We all should know we’re in the right spot with common sense, consistent language around what is AI, where are we in the AI adoption life cycle and where are we headed. That takes a lot of consistent communications, simple language, and training at all levels of your workforce.
The Importance of Human Oversight in AI Decision-Making
I’ll close the question by saying that let’s not forget when you’re going through all those things about standup, a lot of people forget to mention the phrase of human in a loop. AI in our agency and it should be in all agencies, as far as a government agency is concerned, we should not be allowing AI to make decisions on behalf of the agency. AI collects data and information that provides better information to inform decisions that a human, a leader, will make on behalf of that institution.
That is very important, the human in the loop. I’ll pause there.
So I’ll pick up on human in the loop conversation. One of our early challenges, and still is a challenge, is to help our users understand the probabilistic nature of AI. I’ll give you a quick example. When we said this computer vision model identifies the accessible toilets with 90% accuracy, the question came back — what do you mean by 90% accuracy? What happened to the 10%?
Clarifying AI Accuracy and User Expectations
We found that reframing that conversation and providing our user with the review screen that consolidates data from multiple places, and quickly for our experts to look into that data before sending it to the downstream processes, was more helpful.

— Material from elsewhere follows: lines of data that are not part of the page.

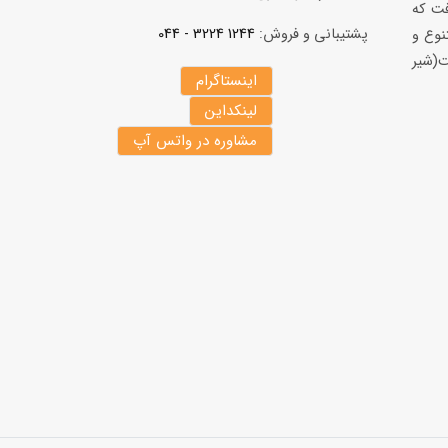
فت كه
پشتیبانی و فروش:
1244 3224 - 044
نوع و
(شير
اینستاگرام
لینکداین
مشاوره در واتس آپ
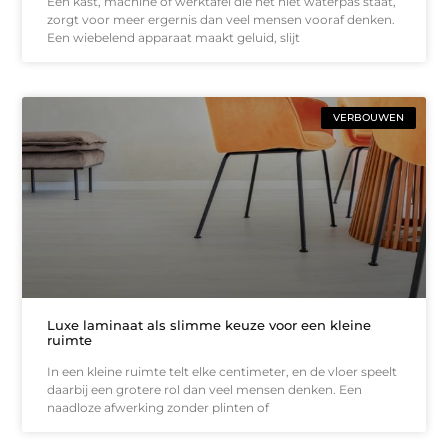
Een kast, machine of werktafel die net niet waterpas staat,
zorgt voor meer ergernis dan veel mensen vooraf denken.
Een wiebelend apparaat maakt geluid, slijt
VERBOUWEN
Luxe laminaat als slimme keuze voor een kleine
ruimte
In een kleine ruimte telt elke centimeter, en de vloer speelt
daarbij een grotere rol dan veel mensen denken. Een
naadloze afwerking zonder plinten of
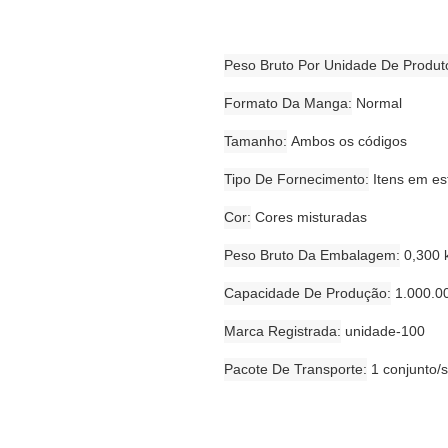
Peso Bruto Por Unidade De Produt
Formato Da Manga
Normal
Tamanho
Ambos os códigos
Tipo De Fornecimento
Itens em e
Cor
Cores misturadas
Peso Bruto Da Embalagem
0,300 
Capacidade De Produção
1.000.0
Marca Registrada
unidade-100
Pacote De Transporte
1 conjunto/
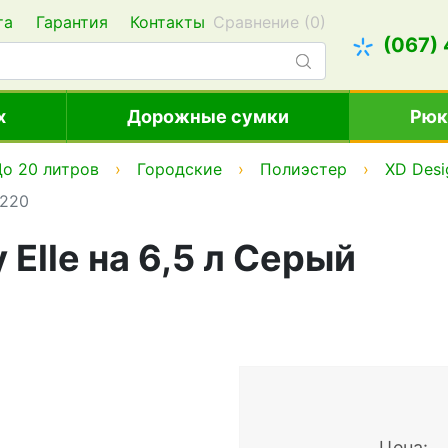
та
Гарантия
Контакты
Сравнение (
0
)
(067)
х
Дорожные сумки
Рюк
о 20 литров
Городские
Полиэстер
XD Desi
.220
Elle на 6,5 л Серый
Цена:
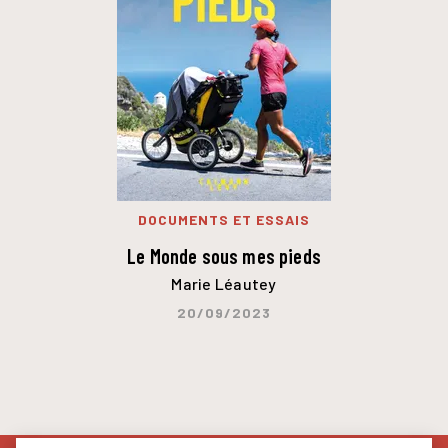
DOCUMENTS ET ESSAIS
Le Monde sous mes pieds
Marie Léautey
20/09/2023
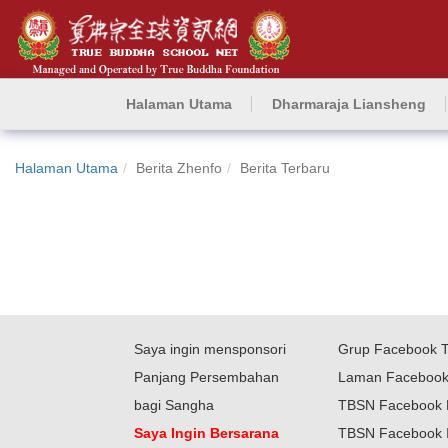
Halaman Utama
Dharmaraja Liansheng
Halaman Utama
Berita Zhenfo
Berita Terbaru
Saya ingin mensponsori
Grup Facebook 
Panjang Persembahan
Laman Faceboo
bagi Sangha
TBSN Facebook 
Saya Ingin Bersarana
TBSN Facebook 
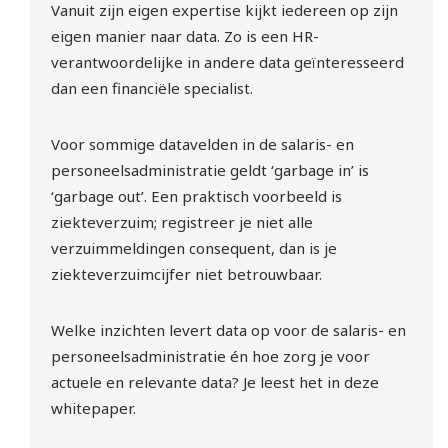
Vanuit zijn eigen expertise kijkt iedereen op zijn
eigen manier naar data. Zo is een HR-
verantwoordelijke in andere data geïnteresseerd
dan een financiële specialist.
Voor sommige datavelden in de salaris- en
personeelsadministratie geldt ‘garbage in’ is
‘garbage out’. Een praktisch voorbeeld is
ziekteverzuim; registreer je niet alle
verzuimmeldingen consequent, dan is je
ziekteverzuimcijfer niet betrouwbaar.
Welke inzichten levert data op voor de salaris- en
personeelsadministratie én hoe zorg je voor
actuele en relevante data? Je leest het in deze
whitepaper.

Picking up on that AI, this approach is helping us to make sure that the AI’s capability and this recipe is working for us very well. AI’s capability, combining that with our experts, is actually a great strategy for us moving those AI projects forward.

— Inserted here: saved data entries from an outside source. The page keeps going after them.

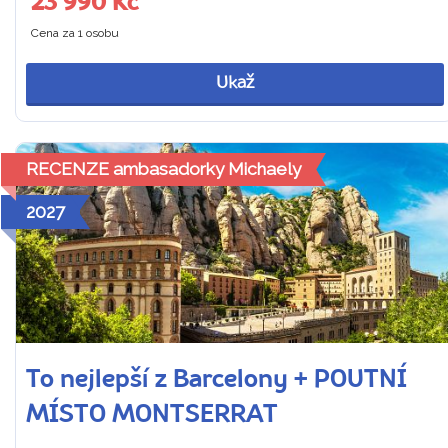
23 990 Kč
Cena za 1 osobu
Ukaž
RECENZE ambasadorky Michaely
2027
To nejlepší z Barcelony + POUTNÍ
MÍSTO MONTSERRAT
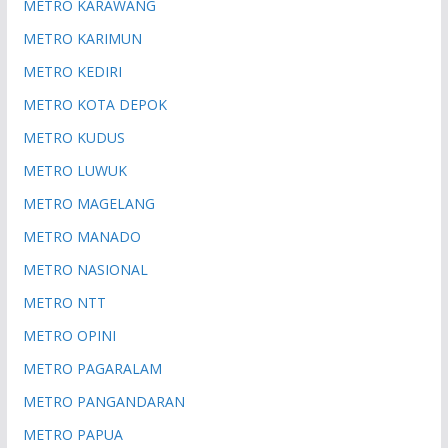
METRO KARAWANG
METRO KARIMUN
METRO KEDIRI
METRO KOTA DEPOK
METRO KUDUS
METRO LUWUK
METRO MAGELANG
METRO MANADO
METRO NASIONAL
METRO NTT
METRO OPINI
METRO PAGARALAM
METRO PANGANDARAN
METRO PAPUA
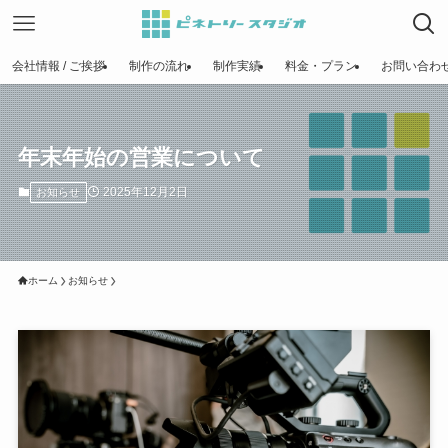
会社情報 / ご挨拶
制作の流れ
制作実績
料金・プラン
お問い合わ
年末年始の営業について
2025年12月2日
お知らせ
ホーム
お知らせ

I think just as a university, obviously you’re very interested in training. Even the report I mentioned made that point that there’s more training needed. The other thing is that human in the loop is great, but also AI is just an algorithm.
Understanding AI Accuracy, Human Oversight, and Workforce Training in Transportation
If I make that statement in my class, if I called artificial intelligence artificial prediction, nobody would have been interested. When you put the intelligence, the human kind of a thing, then people get interested. But it’s not that. It’s just an algorithm. We need to understand that. Expecting 100% from an algorithm is not correct.
Human beings make mistakes too. We collect data with the students. There’s like 25% to 30% error in regular traffic data collection. You collect data with sensors, that’s 15%, so you need to go back and do cleaning and so on. There’s nothing perfect in this world. We need to understand that.
But I think my suggestion is that the technology of AI and machine learning is moving so fast, there’s no time to wait. I think training, understanding, and moving forward is the only solution. There’s nothing else we can do.